In fact, I never once thought, “Why, God, why?” It was so patently obvious that my dad poisoned himself over a very long period of time and suffered the consequences. I’m not saying I don’t miss him, but I’m sure not about to try to place blame elsewhere.
The same will probably happen soon with my mother who is overweight, diabetic, suffers heart palpitations, and continues to smoke. No anger need be directed towards the heavens if that passing comes to be.
During our conversation, we were hitting on creationism vs. evolution. I found myself saying the following: “Have you ever thought that maybe evolution actually happened and was set in motion by God? If you go with that slant, then we can all just agree to study evolution and not worry so much about its point of origin.” Yeah… I went and applied intelligent design “theory” before even having heard the phrase. Go me. I differed a bit from ID in the fact that I was suggesting that evolution still took its own course after its supernatural jumpstart. I wasn’t suggesting that humanity was a known goal.
My point, really, was to make this guy think that maybe, just maybe, he hadn’t thought about all the possibilities. That, to me, is the first step in free thinking. Our conversation didn’t have any long term impact on him, though. The guy drove like a maniac, so I wasn’t keen to get stuck in the van with him too often in order to reinforce these new thought patterns. Plus, he had a glock.
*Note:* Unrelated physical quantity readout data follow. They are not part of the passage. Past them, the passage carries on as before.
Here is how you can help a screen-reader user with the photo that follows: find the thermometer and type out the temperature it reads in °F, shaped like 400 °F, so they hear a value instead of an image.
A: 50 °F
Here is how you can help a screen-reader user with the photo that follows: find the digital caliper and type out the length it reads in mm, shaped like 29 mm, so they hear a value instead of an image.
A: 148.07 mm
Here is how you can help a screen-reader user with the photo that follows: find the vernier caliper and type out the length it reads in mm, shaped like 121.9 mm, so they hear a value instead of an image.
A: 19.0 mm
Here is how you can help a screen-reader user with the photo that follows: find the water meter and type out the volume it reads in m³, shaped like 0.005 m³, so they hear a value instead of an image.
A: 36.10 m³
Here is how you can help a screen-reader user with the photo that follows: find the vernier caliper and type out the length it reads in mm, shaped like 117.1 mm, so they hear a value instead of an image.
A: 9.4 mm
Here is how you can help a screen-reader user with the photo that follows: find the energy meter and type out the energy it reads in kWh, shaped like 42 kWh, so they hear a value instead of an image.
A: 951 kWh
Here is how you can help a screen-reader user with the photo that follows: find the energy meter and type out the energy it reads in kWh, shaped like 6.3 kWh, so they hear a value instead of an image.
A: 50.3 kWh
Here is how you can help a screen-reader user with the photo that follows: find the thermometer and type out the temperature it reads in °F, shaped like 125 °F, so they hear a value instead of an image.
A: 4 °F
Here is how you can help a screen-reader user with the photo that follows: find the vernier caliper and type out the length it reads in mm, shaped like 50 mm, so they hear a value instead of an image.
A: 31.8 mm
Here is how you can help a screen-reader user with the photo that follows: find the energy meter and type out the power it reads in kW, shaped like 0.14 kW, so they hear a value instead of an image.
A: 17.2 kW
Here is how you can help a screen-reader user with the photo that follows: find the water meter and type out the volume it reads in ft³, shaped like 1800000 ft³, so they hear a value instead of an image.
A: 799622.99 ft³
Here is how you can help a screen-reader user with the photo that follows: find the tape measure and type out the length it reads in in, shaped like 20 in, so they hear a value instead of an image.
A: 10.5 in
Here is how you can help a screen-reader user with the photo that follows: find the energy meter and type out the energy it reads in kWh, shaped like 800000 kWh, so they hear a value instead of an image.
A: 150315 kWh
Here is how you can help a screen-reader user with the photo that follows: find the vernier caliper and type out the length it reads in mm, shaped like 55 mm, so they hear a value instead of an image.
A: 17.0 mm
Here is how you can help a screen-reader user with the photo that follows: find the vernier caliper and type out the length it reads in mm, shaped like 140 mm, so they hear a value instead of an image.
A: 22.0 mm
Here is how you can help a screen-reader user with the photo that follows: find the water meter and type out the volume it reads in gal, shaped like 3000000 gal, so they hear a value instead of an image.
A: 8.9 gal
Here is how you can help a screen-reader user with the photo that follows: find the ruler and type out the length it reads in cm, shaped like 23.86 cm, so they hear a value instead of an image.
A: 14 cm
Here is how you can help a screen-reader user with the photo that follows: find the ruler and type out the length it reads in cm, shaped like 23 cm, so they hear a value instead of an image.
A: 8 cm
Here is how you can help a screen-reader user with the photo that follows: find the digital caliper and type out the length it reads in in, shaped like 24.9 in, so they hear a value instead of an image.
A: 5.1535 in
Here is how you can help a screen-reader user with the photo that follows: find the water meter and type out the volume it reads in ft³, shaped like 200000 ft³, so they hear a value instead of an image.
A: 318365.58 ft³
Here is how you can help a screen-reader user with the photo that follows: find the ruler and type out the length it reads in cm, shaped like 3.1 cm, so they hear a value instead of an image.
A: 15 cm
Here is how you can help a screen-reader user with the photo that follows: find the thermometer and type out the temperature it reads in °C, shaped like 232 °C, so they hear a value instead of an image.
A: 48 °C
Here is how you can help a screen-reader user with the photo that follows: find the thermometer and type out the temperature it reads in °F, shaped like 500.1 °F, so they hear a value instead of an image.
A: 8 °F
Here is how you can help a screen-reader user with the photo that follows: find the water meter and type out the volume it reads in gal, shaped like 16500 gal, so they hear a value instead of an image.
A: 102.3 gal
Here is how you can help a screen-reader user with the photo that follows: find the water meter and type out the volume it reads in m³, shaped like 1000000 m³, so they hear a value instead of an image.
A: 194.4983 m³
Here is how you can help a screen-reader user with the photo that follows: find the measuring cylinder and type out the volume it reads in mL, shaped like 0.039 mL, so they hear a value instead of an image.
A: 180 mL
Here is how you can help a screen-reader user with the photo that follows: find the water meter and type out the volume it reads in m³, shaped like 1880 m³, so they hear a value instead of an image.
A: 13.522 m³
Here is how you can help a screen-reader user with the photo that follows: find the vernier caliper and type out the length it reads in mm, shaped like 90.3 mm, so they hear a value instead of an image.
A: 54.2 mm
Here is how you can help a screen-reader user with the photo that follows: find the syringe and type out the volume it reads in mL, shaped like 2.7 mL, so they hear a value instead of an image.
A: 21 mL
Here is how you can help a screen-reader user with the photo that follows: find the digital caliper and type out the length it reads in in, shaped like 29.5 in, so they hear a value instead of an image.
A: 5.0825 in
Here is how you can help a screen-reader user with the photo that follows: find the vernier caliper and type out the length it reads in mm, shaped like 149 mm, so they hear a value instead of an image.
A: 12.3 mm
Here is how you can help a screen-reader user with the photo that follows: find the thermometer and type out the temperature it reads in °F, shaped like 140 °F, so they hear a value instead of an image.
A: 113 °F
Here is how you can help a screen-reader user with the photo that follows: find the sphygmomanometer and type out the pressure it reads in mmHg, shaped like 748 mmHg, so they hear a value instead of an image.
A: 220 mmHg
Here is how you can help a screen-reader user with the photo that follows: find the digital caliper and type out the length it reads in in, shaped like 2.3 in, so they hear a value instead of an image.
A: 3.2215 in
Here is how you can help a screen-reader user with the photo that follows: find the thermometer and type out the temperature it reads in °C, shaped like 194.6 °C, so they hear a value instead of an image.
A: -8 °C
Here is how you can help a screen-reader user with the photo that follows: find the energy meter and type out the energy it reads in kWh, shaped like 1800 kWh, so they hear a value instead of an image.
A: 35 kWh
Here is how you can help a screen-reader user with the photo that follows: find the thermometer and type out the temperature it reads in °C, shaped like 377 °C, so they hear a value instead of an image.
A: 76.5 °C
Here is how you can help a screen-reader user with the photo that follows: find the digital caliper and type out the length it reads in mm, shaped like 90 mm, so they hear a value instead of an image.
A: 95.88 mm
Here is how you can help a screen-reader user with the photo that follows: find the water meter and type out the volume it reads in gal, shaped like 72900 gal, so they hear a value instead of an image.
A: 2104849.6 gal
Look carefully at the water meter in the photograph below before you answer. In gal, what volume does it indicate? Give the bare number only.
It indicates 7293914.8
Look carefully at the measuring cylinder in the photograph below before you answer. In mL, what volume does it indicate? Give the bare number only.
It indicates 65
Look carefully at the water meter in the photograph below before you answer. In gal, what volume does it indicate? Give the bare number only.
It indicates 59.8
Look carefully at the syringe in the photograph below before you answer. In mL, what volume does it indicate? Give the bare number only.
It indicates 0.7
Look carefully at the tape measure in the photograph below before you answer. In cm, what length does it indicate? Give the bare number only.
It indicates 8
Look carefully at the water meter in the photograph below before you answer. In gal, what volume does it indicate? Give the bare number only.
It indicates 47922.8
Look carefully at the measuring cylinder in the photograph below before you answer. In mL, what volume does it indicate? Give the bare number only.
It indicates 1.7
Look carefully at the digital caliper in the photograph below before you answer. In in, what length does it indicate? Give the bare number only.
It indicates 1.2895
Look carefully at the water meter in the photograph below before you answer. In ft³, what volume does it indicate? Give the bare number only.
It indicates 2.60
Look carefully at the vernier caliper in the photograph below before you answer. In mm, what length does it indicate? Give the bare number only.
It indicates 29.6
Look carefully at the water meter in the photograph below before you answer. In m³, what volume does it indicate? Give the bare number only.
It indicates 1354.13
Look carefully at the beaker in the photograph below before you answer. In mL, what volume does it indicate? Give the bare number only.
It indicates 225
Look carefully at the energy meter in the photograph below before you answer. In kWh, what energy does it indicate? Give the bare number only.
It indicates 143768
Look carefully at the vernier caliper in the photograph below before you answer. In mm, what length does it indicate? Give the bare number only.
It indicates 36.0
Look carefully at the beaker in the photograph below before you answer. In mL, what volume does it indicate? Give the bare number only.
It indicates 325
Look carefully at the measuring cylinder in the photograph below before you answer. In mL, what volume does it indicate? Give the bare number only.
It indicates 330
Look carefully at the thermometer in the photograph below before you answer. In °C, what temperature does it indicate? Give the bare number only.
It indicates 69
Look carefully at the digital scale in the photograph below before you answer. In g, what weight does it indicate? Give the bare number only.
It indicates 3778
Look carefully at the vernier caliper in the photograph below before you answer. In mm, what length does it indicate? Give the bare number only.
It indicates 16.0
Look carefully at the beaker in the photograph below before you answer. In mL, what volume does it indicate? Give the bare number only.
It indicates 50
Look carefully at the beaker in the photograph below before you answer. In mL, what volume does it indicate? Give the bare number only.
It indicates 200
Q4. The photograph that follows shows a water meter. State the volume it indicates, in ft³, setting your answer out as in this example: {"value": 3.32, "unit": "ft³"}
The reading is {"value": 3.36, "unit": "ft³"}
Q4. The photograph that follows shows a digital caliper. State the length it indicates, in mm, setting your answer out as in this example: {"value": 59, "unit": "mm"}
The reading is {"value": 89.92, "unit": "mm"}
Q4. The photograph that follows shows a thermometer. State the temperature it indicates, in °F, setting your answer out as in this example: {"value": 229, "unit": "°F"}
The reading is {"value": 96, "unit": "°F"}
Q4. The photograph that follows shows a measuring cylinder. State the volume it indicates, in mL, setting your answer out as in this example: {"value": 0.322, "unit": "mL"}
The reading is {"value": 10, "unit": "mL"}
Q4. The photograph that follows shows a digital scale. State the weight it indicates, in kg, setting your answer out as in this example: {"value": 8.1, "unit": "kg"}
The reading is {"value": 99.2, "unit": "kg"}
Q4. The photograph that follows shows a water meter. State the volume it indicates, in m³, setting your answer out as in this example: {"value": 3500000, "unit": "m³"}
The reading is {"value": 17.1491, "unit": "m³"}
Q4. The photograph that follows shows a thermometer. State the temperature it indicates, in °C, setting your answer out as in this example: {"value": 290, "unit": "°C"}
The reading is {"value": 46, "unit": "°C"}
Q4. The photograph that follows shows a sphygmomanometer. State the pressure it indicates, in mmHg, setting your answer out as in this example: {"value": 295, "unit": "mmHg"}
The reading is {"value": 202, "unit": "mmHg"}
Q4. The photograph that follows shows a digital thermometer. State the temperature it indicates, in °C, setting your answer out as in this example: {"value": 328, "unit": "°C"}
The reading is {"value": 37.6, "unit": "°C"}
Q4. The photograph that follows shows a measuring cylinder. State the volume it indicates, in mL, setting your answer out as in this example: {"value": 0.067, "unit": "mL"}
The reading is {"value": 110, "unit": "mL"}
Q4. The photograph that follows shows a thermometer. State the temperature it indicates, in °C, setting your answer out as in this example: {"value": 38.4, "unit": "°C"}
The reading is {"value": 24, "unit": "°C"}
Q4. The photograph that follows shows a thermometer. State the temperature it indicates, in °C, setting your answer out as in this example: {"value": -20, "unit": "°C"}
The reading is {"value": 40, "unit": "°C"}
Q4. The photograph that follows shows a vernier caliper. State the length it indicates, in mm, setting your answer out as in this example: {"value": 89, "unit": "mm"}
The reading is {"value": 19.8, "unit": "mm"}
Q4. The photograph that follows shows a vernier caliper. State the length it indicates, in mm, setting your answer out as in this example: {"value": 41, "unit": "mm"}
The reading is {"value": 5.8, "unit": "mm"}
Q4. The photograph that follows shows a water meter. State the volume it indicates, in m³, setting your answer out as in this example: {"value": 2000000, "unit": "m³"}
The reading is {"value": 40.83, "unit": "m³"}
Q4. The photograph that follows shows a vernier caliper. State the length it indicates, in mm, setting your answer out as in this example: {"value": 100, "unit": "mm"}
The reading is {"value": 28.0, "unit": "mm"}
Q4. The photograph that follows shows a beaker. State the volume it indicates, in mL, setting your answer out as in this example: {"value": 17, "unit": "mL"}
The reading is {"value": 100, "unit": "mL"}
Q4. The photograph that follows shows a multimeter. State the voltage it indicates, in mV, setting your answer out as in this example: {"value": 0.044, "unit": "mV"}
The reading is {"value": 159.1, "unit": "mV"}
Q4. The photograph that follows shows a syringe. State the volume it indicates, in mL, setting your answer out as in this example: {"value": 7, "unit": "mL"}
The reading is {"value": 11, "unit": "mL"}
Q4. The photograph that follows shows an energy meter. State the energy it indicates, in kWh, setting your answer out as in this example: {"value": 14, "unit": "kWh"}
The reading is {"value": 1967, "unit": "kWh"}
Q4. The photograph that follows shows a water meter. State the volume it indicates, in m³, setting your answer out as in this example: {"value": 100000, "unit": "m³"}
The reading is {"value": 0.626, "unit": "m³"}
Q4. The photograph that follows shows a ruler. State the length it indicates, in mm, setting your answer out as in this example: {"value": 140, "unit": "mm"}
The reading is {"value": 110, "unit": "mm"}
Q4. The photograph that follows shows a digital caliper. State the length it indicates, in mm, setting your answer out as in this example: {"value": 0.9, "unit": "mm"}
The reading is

When I was a teenager, I attempted the same thing within my own family. I one day asked my at the time very Catholic mother, “How do you know that the Bible wasn’t written by Satan just to mess with you?” The reaction to that was not pleasant. Role playing games were thrown out, heavy metal music and paraphernalia was destroyed, and I was no longer allowed to skip church. Had she stopped for a moment, she could have realized that such a scenario relies upon the existence of Satan which, ostensibly, means there’s a God to which we would have to answer regardless. But no, the reaction was that such a thing was not possible because the Bible is the word of God. And there was no questioning that.
That was the moment when I stopped believing in God.
I put on a fine act for several years after that, counseling at church camps, making puppets talk about Jesus, joining the friggen choir. I professed to be “born again”, attended Christian music concerts, and was active in youth groups. At one point, a minister told me he thought I was destined to be a minister myself. Mostly, I just wanted attention. What kind of godly child would have his camp kids wear bras under their shirts all day only to end the evening with a rendition of “The Bra-dy Bunch” wherein they remove said bras and fling them over their heads? (And, equally terrible, I had to cajole female campers into lending them to us.)
Hmmm, probably shouldn’t have admitted to that last bit.